» **Data to process**:
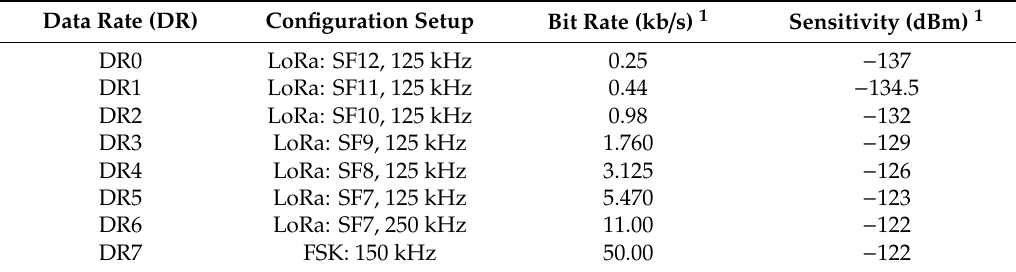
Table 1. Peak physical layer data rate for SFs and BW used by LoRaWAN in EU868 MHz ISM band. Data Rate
==
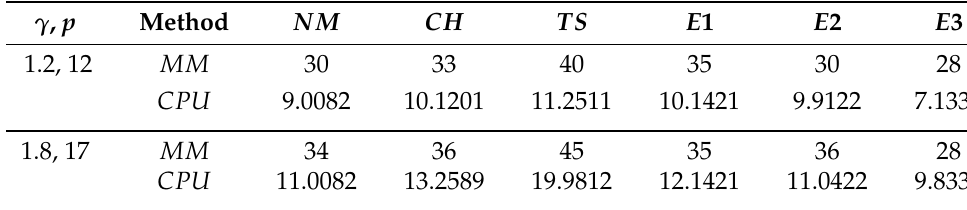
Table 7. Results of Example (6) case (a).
==
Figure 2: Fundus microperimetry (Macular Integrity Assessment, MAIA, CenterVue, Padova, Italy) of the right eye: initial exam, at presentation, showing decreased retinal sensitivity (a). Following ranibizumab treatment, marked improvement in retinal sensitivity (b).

» **Required action**:
Which lines in the data hold the string "Table"? Copy each of them.

» **Output below**:
Table 1. Peak physical layer data rate for SFs and BW used by LoRaWAN in EU868 MHz ISM band. Data Rate
Table 7. Results of Example (6) case (a).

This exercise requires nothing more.